# Laser distance meters, recommendations please



## user1007 (Sep 23, 2009)

What kind of distances are you measuring and to what degree of accuracy? Indoors or outdoors? Sure a laser is what you want?


----------



## Spud (Apr 23, 2008)

sdsester said:


> What kind of distances are you measuring and to what degree of accuracy? Indoors or outdoors? Sure a laser is what you want?


Indoors and outdoors.
Length , 3 fullsize crew cab pickups.
Accuracy, trying for 1mm.


----------



## user1007 (Sep 23, 2009)

I have a Northwest somewhat like the one shown for about $150 that is supposedly accurate to 1.5mm. See if any at the URL will work for you? Needing one to work outside is the tricky part; make sure you get one bright enough as the glasses only help so much. Look for one that will calculate triangles to give you the length of one side. Just another way of tweaking accuracy to what you need. I haven't shopped for one in awhile and am pleased to see prices have actually dropped some.

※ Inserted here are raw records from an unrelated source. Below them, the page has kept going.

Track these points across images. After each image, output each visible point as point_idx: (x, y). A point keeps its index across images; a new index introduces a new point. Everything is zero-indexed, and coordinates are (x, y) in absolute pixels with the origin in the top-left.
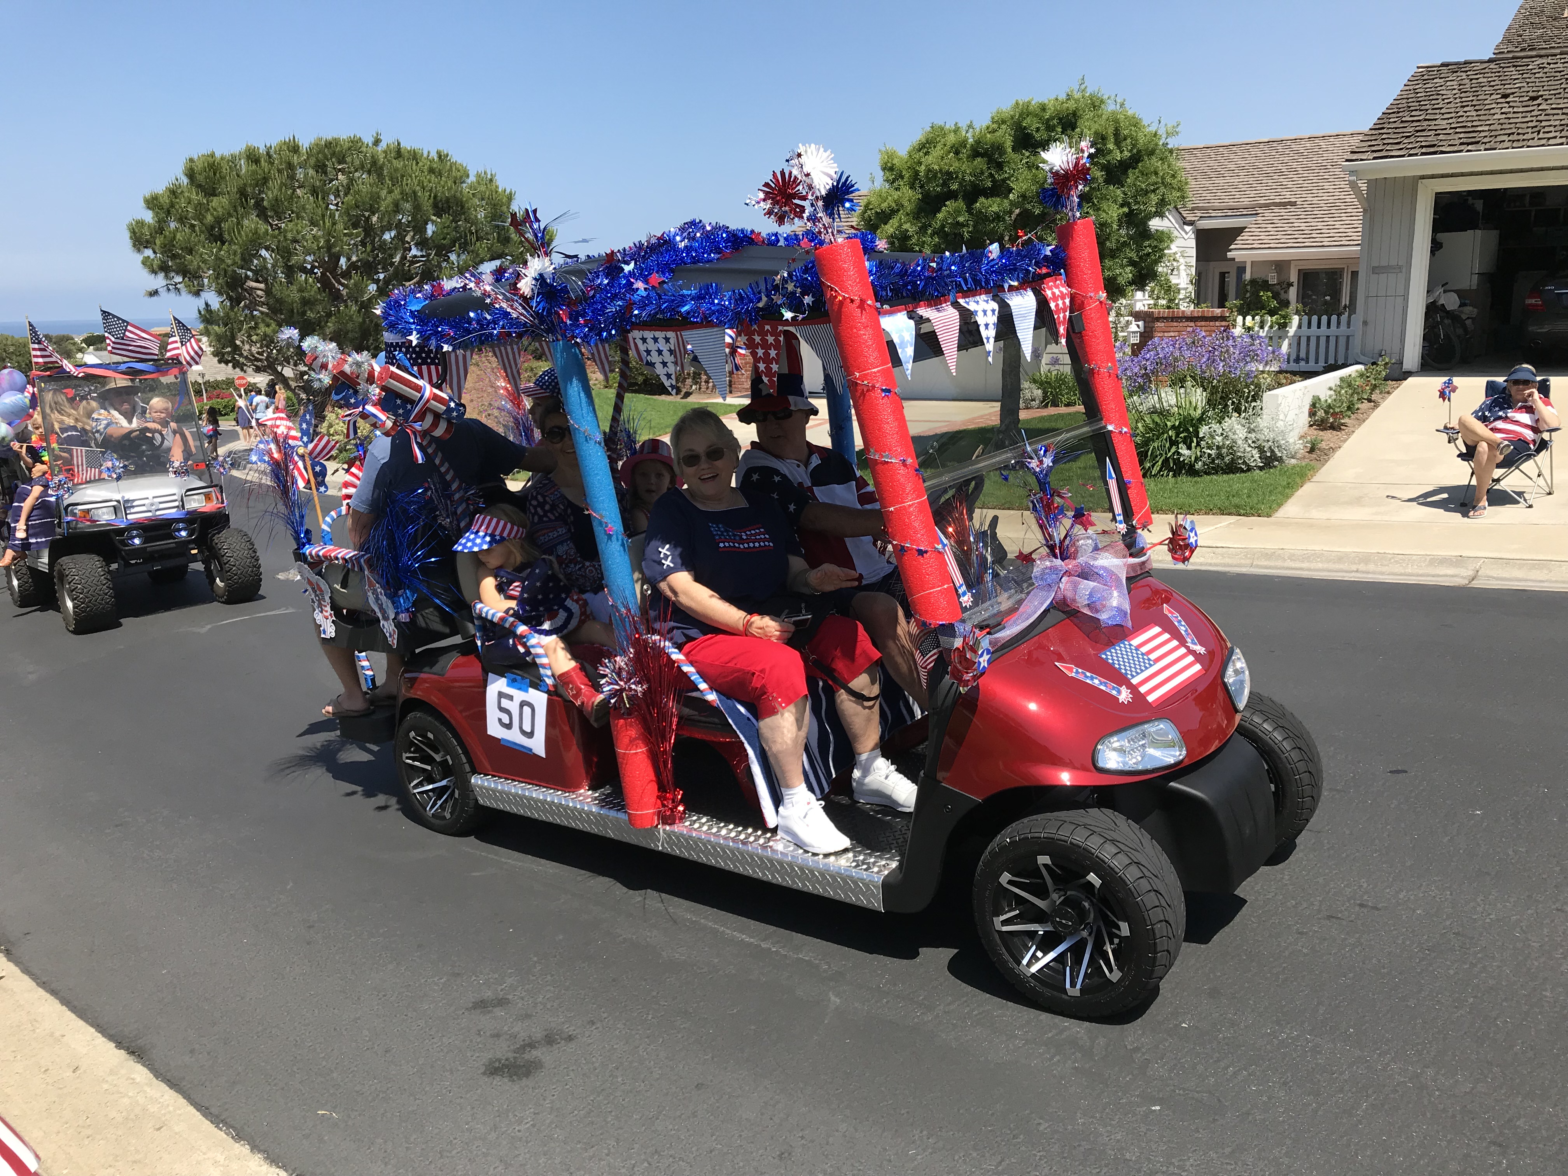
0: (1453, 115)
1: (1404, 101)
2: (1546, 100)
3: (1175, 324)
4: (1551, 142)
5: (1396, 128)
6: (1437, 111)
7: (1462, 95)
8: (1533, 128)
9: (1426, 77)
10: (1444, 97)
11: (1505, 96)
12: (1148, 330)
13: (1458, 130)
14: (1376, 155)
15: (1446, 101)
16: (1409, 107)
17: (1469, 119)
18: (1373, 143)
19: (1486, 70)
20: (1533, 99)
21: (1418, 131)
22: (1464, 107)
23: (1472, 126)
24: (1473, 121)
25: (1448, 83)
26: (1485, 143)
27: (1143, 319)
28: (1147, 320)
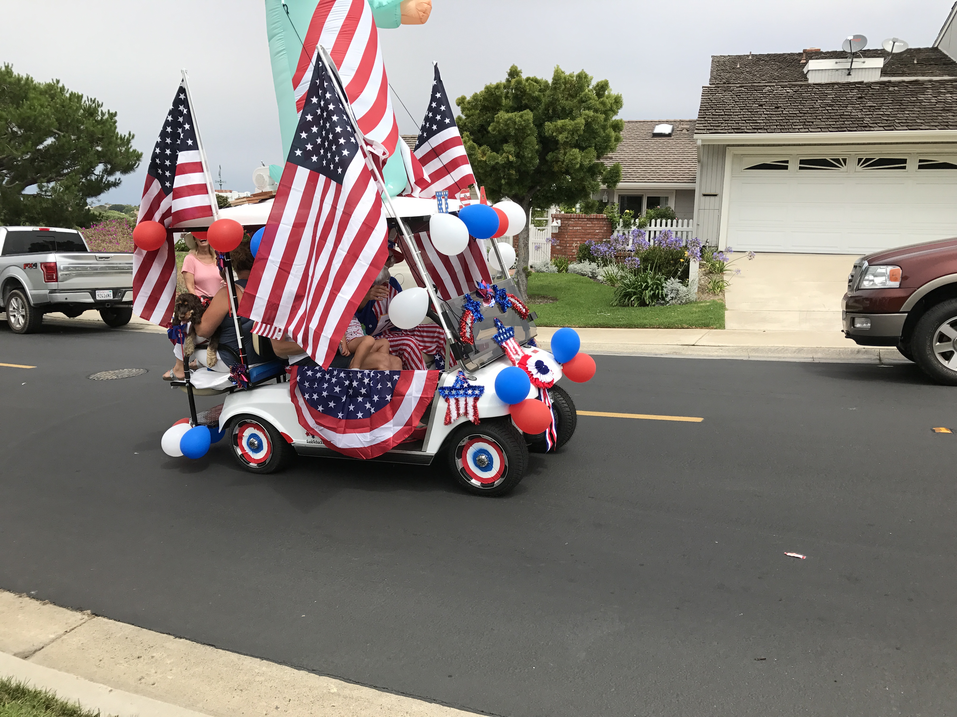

http://www.engineersupply.com/laser-measurers.aspx










I used my digital measuring things mainly to get square footage indoors or to do quick basic floorplans and I did not require the accuracy you do. Nothing against lasers but also look at sonic and even GPS measuring devices. They use GPS now to plumb skyscrapers.

Please post what you decide to get. I am curious.


----------